A handful of carriers offer regular service in the trade lane, including Orient Overseas Container Line, Hapag-Lloyd, NYK Line, Mediterranean Shipping Co. and Evergreen Marine Corp., although some of the lines participate in vessel-sharing arrangements so the number of weekly services is limited.
"Space is limited, and you can't always get equipment," said Bob Weiss, an independent administrator of the Food Shippers Association of North America in Bellevue, Wash.
The Agriculture Transportation Coalition recently completed a series of workshops on the West Coast, and AgTC's members stressed the need for more all-water service between West Coast ports and North Europe, said Peter Friedmann, president of the shippers group.
Maersk discontinued its Europe-U.S. West Coast service in 2003. The carrier just re-entered the trade by revising its TA3 service. The pendulum service calls at East Coast ports before passing through the Panama Canal to call at Los Angeles and Oakland, said Gordon Dorsey, a Maersk spokesman.

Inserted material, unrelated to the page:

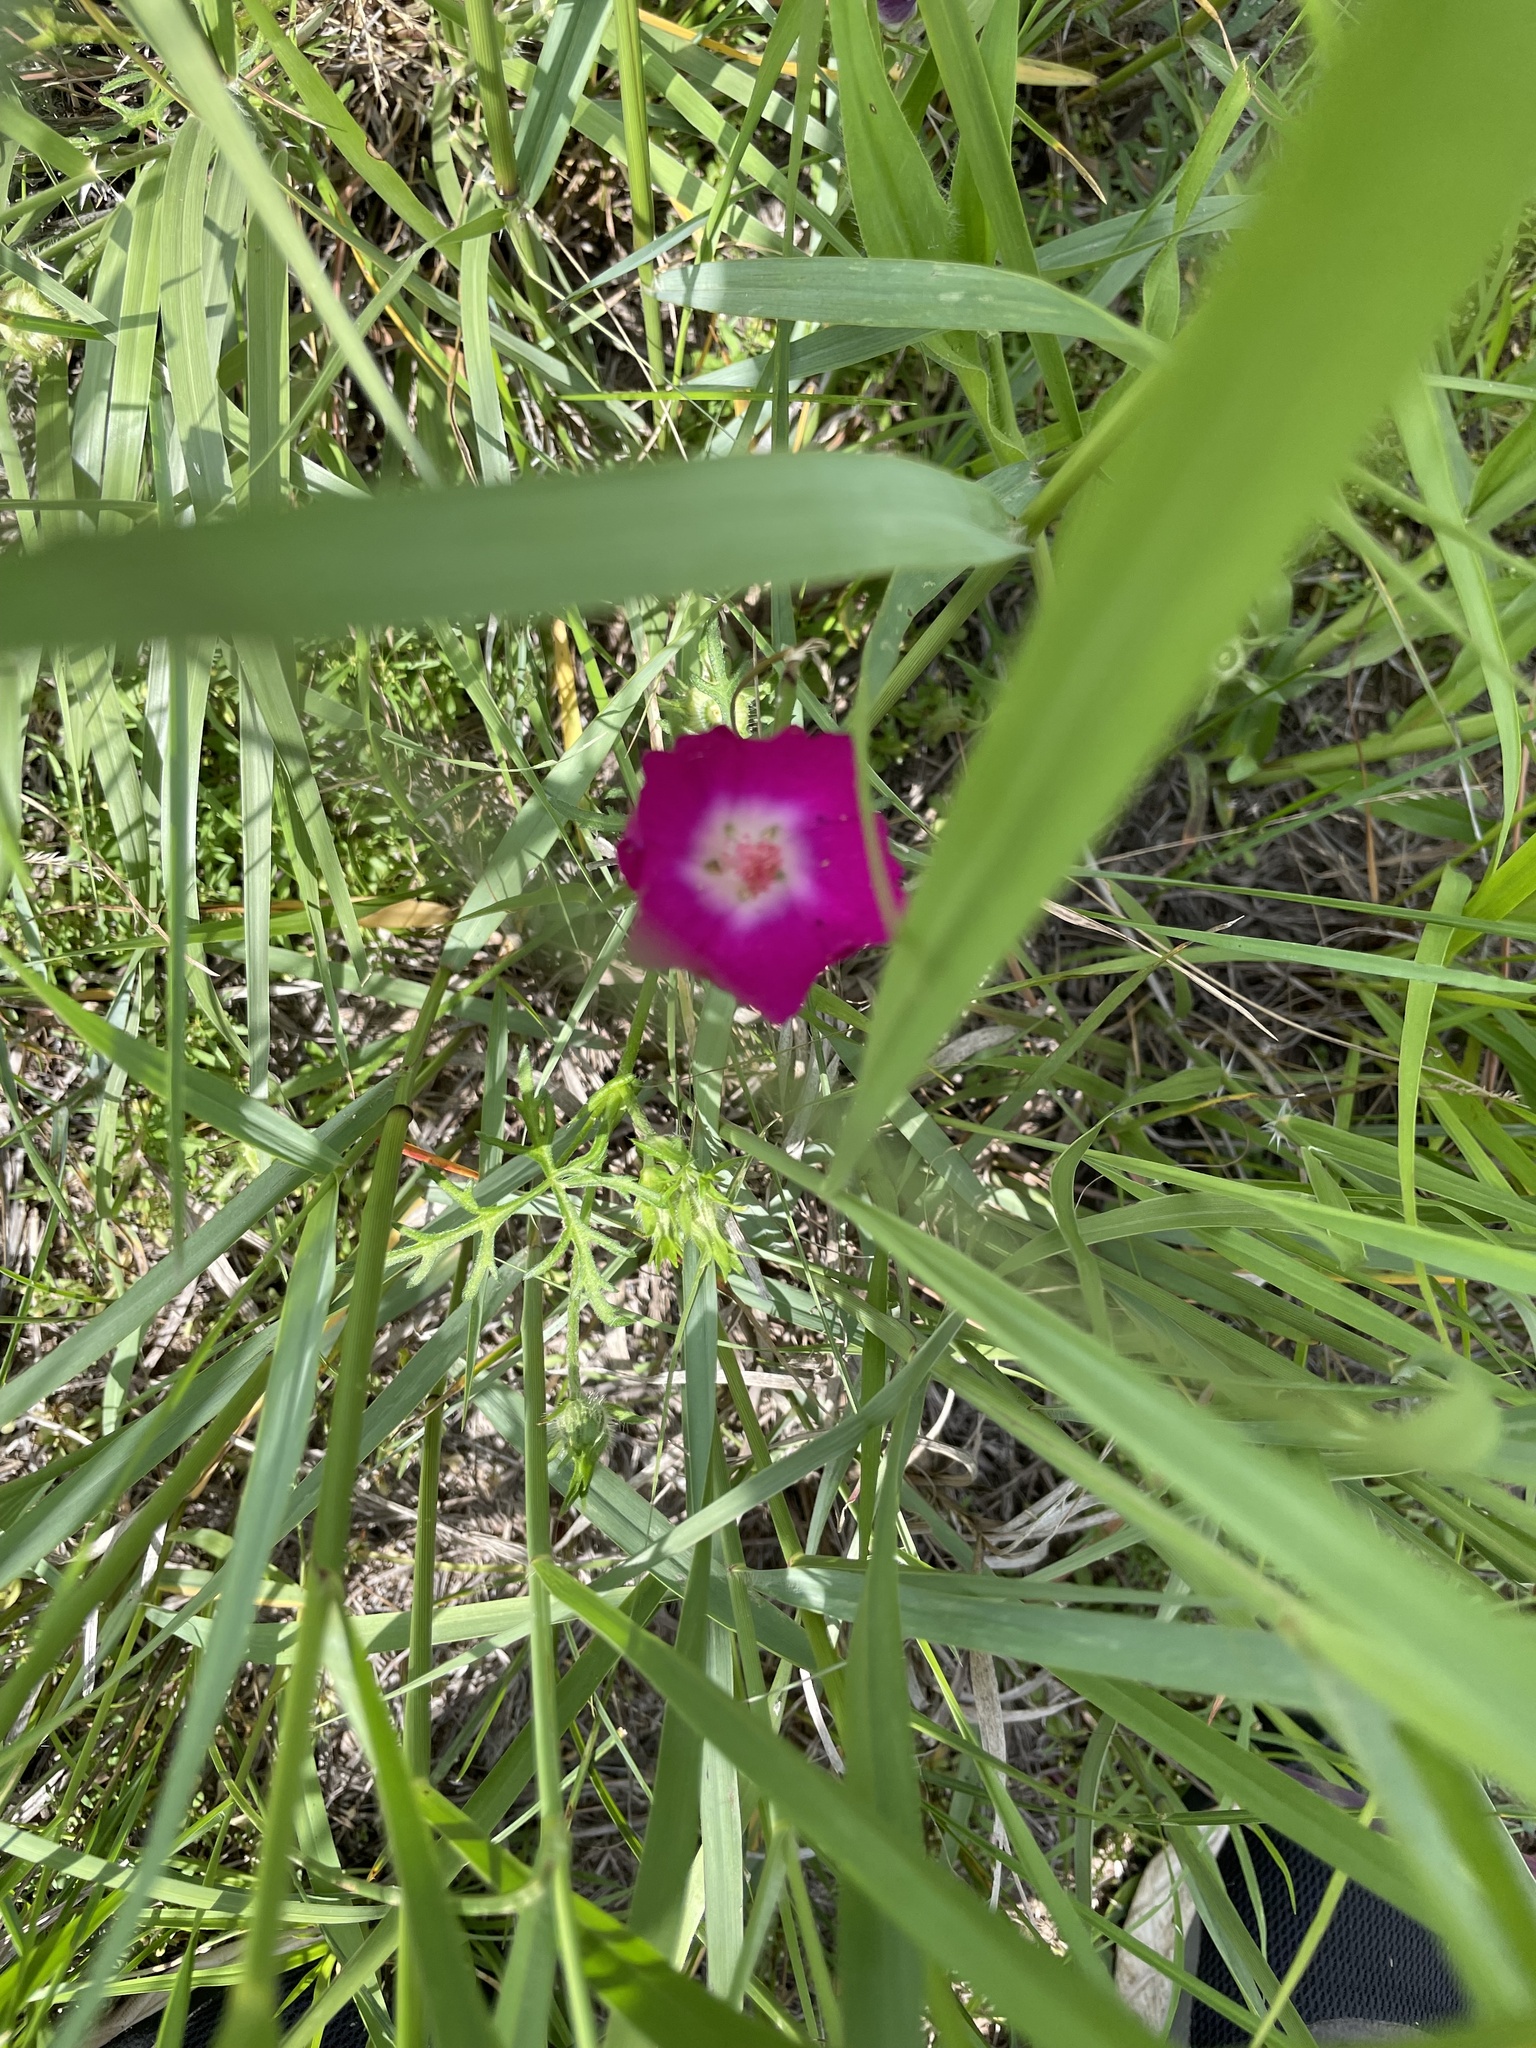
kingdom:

Cargo volumes are small compared to other east-west trade routes, so carriers usually include their Europe-U.S. West Coast service as part of a pendulum or round-the-world service, and they do not reserve much space on the vessels for West Coast cargoes.

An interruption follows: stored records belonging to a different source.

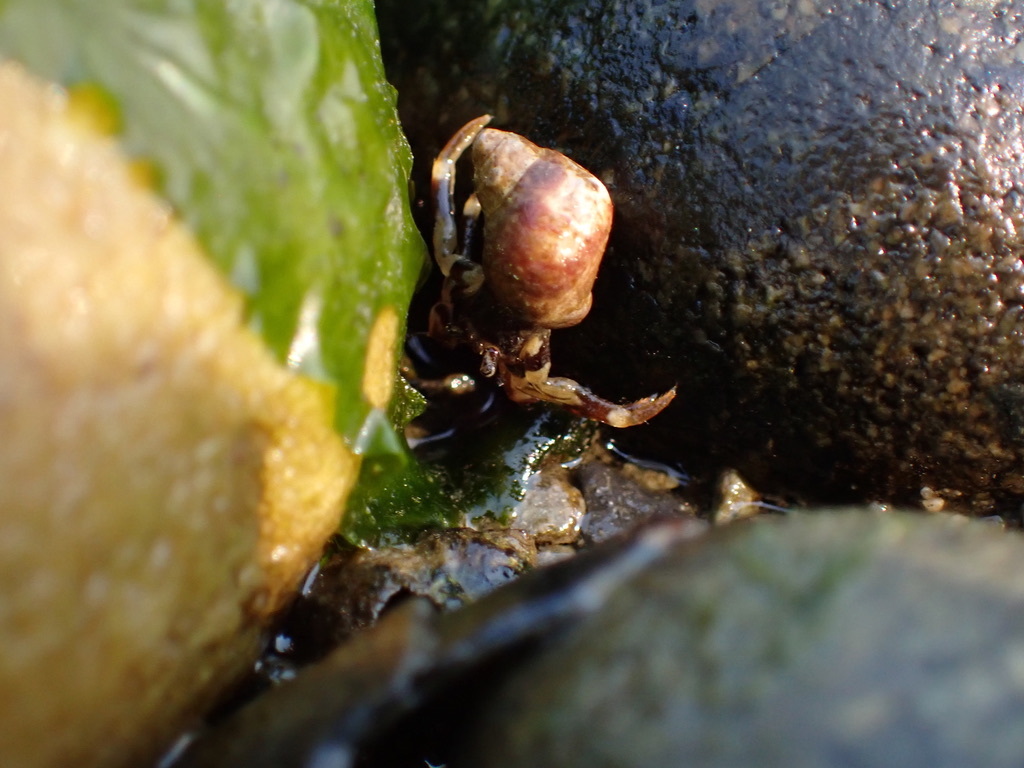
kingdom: Animalia
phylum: Arthropoda
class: Malacostraca
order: Decapoda
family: Paguridae
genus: Pagurus
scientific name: Pagurus hirsutiusculus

Shippers have the option of moving their cargo by rail to East Coast ports where there is more frequent service to Europe, but intermodal rates tend to be costly, Weiss said. The same goes for exporters in the Pacific Northwest who ship intermodally on the Canadian railroads, he added.

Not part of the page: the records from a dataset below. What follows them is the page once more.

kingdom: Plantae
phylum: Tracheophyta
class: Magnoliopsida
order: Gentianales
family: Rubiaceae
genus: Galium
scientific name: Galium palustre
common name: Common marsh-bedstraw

Because of the shortage of direct all-water service, freight rates on all-water services between the West Coast and North Europe can be two or three times the rates on the heavily traveled routes between the West Coast and Asia.
Space constraints on all-water services are a special concern to shippers of some products, such as wine, that do not lend themselves well to rail transport, Coleman said. Breakage is a problem, and wine that is not shipped in insulated containers can be affected by temperature variations.
The trade is also marked by a requirement for more refrigerated capacity, especially from the Pacific Northwest, Weiss added. Shippers there export frozen vegetables and juice concentrates, but all-water capacity from the Pacific North-west to Europe is even less than from California, he said.